El escocés Robert Louis Stevenson escribió los dos relatos largos reunidos en Un regalo de Navidad (Nórdica) muy pocos años antes de su muerte en 1894, cuando todavía no se había instalado en los mares del Sur. Estaba en el momento álgido de su producción literaria, pues las dos narraciones se publicaron entre La isla del tesoro (1883) y El extraño caso del doctor Jekyll y Mr. Hyde (1886), sus indiscutibles obras maestras.



Markheim y Olalla están estrechamente relacionados con la segunda: son historias de corte terrorífico, con sugestiones fantásticas y atmósferas inquietantes y sombrías, entre el romanticismo y el goticismo. Personajes trastornados, disociados, atrapados en la batalla entre el Bien y el Mal, en el terreno del crimen y de la enfermedad psíquica y moral, debatiéndose entre el pecado, la culpa y el arrepentimiento para acceder a un destino difícil y doloroso.



En Markheim, un hombre entra en la tienda de un anticuario para comprar un regalo para una dama. La inesperada actitud del vendedor, hiriente e impertinente, lo empuja -con la ayuda de sus fantasmas interiores- hacia el crimen y el robo, desgarrando su personalidad.



En Olalla, un oficial británico, que combate en España durante la Guerra de la Independencia, se retira a descansar a una vetusta mansión en el campo, propiedad de una noble familia venida a menos, fin de raza, de linaje degenerado y decadente. Pese a las recomendaciones de su médico, entra en contacto con los misteriosos habitantes de la casa: un joven retardado y extraño, una hermosa dama idiotizada y, sobre todo, una bellísima y mística muchacha que compone versos y que parece estar prisionera. Para su desgracia, se enamora de ella, claro.

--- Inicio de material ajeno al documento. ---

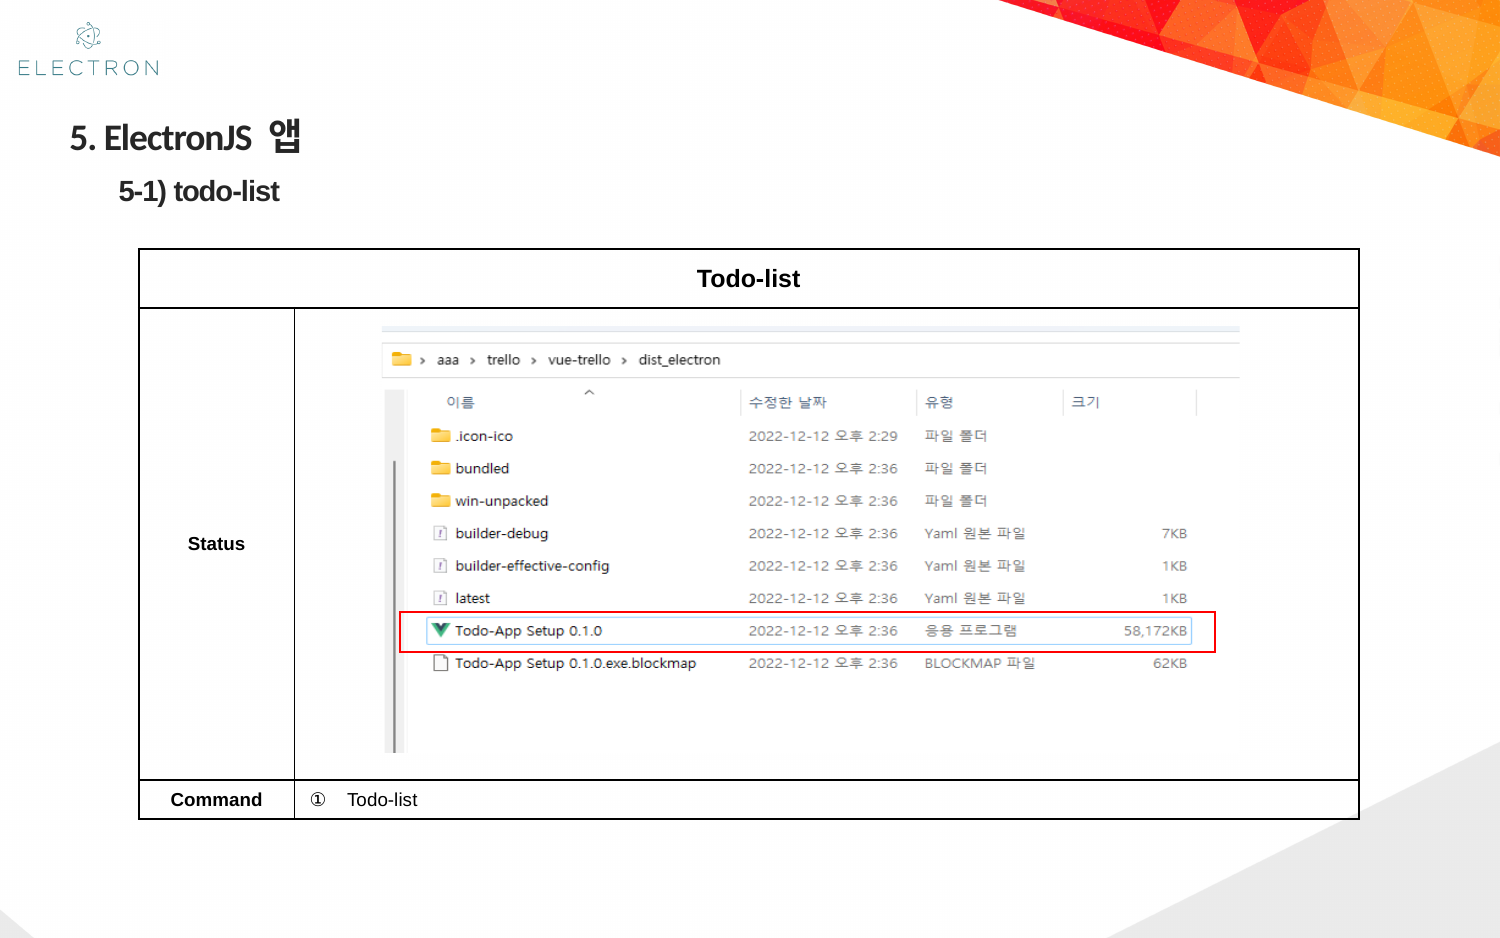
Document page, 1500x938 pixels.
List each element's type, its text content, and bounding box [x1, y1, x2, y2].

table_cell Status [140, 309, 294, 779]
table_header Todo-list [140, 250, 1358, 307]
picture [0, 0, 1500, 938]
title 5. ElectronJS 앱 [69, 118, 1182, 177]
text_box 5-1) todo-list [118, 176, 1231, 235]
table_cell [295, 309, 1358, 779]
table_cell Command [140, 781, 294, 818]
table_cell Todo-list [295, 781, 1358, 818]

La intriga y el horror reclaman la atención del lector, que sufre y disfruta ante las incertidumbres de las tramas y de sus desenlaces en ambientes viciados por el aliento del diablo. Pero no deja de ser curioso -y un gozo- cómo, además, la prosa de Stevenson -pese al clima cuasionírico de los dos relatos- responde a una enorme minuciosidad y precisión realistas.



En Olalla, cuando el argumento está al borde de la cruel sacudida final, la chica se resiste a la entrega al oficial y se debate apelando a su alma. Le responde el inglés: “El alma y el cuerpo son una y la misma cosa, tanto más si hay amor de por medio. Lo que el cuerpo elige, el alma lo idolatra; donde el cuerpo se aferra, el alma echa raíces. El cuerpo al cuerpo, el alma al alma, ambos se juntan ante una señal de Dios. Y la parte inferior, si es que podemos llamarla así, sólo es el fundamento, el apoyo de la más elevada”.



He aquí cómo de un plumazo, en un breve párrafo, Stevenson supera el recurrente antagonismo moral entre el cuerpo y el alma, entre lo tenido por inferior y lo tenido por superior, entre la materia animada y el espíritu animador, entre las propiedades para el Mal que se otorgan al cuerpo y las facultades para el Bien que se atribuyen al alma. Y es que “son la misma cosa”, dice Stevenson, “tanto más si hay amor de por medio”. Todavía se enseña -y llegamos a creer- lo contrario.